# Work task A
According to the evaluators documentation, which model does the SimilarityScore evaluator use by default?
# Work task B
Using the evaluators documentation, explain why the RelevancyEvaluator requires an EvalSample that includes context.
# Work task C
Echo the stretch of the evaluators documentation from "The BERTScore evaluator" through "evaluator = BertScore()".
(Source passage Opens)
Evaluators¶

Evaluators are the core components that measure the quality of RAG system outputs by comparing generated answers against expected results or ground truth. RAGO provides multiple evaluation strategies—from simple metric-based evaluators (BERTScore, SimilarityScore) to LLM-as-judge evaluators—allowing you to choose the most appropriate method for your use case and optimize toward specific quality criteria.

Base Evaluators¶

Evaluators are used to evaluate any DataObject. For evaluation they take as input one RAG output evaluation or two pairwise_evaluation and output a result as a either a single Metric or a dict[str, Metric] object. A single Evaluator might return one or many metric.

To get all the available evaluators simply run:

from rago.eval.base import BaseEvaluator

BaseEvaluator.list_available_evaluators()
# Returns: ['bert_score', 'similarity']

To load a specific evaluator simply call load from the BaseEvaluator with the evaluator name:

from rago.eval.base import BaseEvaluator

evaluator = BaseEvaluator.load('bert_score')

Available Evaluators¶

BERTScore¶

The BERTScore evaluator uses BERT-based embeddings to compute the similarity between generated and reference answers. It returns three metrics: precision, recall, and F1 score.

from rago.eval import BertScore
from rago.data_objects import EvalSample, RAGOutput

evaluator = BertScore()
eval_sample = EvalSample(query="How old is thomas?", reference_answer="Thomas is 12 years old.")
output = RAGOutput(answer="Thomas is 12.")

eval_result = evaluator.evaluate(output, eval_sample)
print(eval_result["precision"].score)  # BERTScore precision
print(eval_result["recall"].score)     # BERTScore recall
print(eval_result["f1"].score)          # BERTScore F1

Key features: - Returns 3 metrics: precision, recall, f1 - Based on BERT embeddings and cosine similarity - Independent evaluator (pairwise evaluation = 2 sequential evaluations) - Requires reference answer in the EvalSample

SimilarityScore¶

The SimilarityScore evaluator uses sentence transformers to compute the cosine similarity between generated and reference answers. It's faster than BERTScore and returns a single similarity score.

from rago.eval import SimilarityScore
from rago.data_objects import EvalSample, RAGOutput

# Default model: Qwen/Qwen3-Embedding-0.6B
evaluator = SimilarityScore()

# Or specify a custom model
evaluator = SimilarityScore(model_name="BAAI/bge-large-en-v1.5")

eval_sample = EvalSample(query="How old is thomas?", reference_answer="Thomas is 12 years old.")
output = RAGOutput(answer="Thomas is 12.")

eval_result = evaluator.evaluate(output, eval_sample)
print(eval_result["similarity"].score)  # Cosine similarity score

Key features: - Returns 1 metric: similarity (cosine similarity between embeddings) - Configurable sentence transformer model - Fast evaluation with normalized embeddings - Independent evaluator - Requires reference answer in the EvalSample

RelevancyEvaluator¶

The relevancy evaluator evaluates only the retrieved context (obtained by the RAG based on the query) compared to the source context (used by the generator to generate query). More precisely it returns the proportion of the source context that is in the retrieved context. Therefore using it requires an EvalSample with context:

The relevancy evaluator does not require any argument to be instantiated:

from rago.data_objects import EvalSample
from rago.eval import RelevancyEvaluator

eval_sample = EvalSample("How old is thomas", context = ["Thomas is 12.", "Thomas was born 12 years ago."])
(Source passage Closes)
(Data for review Opens)
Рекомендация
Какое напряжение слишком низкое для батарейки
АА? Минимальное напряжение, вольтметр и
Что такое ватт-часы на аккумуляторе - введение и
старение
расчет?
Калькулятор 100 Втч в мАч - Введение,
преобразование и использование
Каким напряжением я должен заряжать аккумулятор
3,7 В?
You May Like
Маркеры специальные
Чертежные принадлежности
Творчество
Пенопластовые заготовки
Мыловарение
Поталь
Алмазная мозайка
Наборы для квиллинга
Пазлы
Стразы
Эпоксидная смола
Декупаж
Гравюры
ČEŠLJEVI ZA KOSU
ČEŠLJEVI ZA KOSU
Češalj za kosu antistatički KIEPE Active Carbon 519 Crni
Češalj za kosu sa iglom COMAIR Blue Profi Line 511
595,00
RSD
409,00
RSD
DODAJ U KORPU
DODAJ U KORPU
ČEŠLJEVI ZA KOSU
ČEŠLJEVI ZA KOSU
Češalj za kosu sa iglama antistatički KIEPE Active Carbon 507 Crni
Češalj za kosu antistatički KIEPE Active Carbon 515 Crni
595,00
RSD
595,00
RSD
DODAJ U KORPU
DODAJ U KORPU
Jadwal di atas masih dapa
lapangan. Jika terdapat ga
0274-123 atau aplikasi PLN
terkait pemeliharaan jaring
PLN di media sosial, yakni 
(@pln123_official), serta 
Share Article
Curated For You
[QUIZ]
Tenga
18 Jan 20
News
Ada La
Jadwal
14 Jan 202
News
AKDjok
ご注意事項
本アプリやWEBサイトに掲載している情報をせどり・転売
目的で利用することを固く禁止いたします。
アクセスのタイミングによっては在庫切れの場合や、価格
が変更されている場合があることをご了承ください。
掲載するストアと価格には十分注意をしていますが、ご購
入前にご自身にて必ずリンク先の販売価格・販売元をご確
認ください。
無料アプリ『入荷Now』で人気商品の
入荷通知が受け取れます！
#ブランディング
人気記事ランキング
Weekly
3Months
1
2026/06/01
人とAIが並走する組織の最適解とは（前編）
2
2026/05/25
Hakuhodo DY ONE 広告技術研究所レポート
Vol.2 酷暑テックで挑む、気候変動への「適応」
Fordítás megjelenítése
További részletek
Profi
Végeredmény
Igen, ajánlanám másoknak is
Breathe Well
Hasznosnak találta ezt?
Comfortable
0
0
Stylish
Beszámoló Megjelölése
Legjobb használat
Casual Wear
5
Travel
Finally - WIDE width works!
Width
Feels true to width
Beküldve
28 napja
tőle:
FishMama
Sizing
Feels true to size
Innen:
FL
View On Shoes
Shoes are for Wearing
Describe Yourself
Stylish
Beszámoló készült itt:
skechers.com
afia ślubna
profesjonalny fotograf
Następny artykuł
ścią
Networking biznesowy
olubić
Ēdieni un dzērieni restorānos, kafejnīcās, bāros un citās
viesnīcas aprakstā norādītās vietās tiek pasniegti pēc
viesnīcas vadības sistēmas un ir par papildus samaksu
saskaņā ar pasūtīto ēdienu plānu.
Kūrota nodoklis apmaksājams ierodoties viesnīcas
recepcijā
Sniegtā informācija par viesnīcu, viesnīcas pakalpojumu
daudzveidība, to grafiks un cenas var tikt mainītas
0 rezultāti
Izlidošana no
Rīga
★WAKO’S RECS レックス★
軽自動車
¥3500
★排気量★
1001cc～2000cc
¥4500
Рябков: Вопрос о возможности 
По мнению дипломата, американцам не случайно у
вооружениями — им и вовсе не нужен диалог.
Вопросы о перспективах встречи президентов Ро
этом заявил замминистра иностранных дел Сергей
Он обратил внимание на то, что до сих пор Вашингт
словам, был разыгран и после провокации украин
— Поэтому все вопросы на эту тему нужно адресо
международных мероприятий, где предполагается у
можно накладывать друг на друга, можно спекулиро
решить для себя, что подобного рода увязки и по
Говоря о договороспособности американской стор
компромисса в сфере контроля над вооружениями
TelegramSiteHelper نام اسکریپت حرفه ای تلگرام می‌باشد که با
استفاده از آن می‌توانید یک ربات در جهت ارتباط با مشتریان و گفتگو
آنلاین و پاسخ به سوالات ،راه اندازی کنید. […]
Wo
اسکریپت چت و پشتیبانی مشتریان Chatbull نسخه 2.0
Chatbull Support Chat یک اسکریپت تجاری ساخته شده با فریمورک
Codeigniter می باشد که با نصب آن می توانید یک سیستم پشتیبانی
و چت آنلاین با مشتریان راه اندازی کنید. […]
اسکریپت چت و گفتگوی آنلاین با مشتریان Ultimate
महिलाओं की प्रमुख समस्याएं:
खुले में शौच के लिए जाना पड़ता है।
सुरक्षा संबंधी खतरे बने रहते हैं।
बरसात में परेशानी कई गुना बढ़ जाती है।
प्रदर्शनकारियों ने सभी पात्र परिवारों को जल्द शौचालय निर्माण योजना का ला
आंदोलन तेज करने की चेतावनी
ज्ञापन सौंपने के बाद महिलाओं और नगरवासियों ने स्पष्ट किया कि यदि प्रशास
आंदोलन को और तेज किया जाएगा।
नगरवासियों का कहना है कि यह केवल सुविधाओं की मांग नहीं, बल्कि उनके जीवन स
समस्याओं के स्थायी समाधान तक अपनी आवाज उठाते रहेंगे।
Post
(Data for review Closes)
# Output A
Qwen/Qwen3-Embedding-0.6B

# Output B
The RelevancyEvaluator assesses only the retrieved context against the source context that the generator used to generate the query. It returns the proportion of that source context found in the retrieved context, so the EvalSample must supply the context.

# Output C
The BERTScore evaluator uses BERT-based embeddings to compute the similarity between generated and reference answers. It returns three metrics: precision, recall, and F1 score.

from rago.eval import BertScore
from rago.data_objects import EvalSample, RAGOutput

evaluator = BertScore()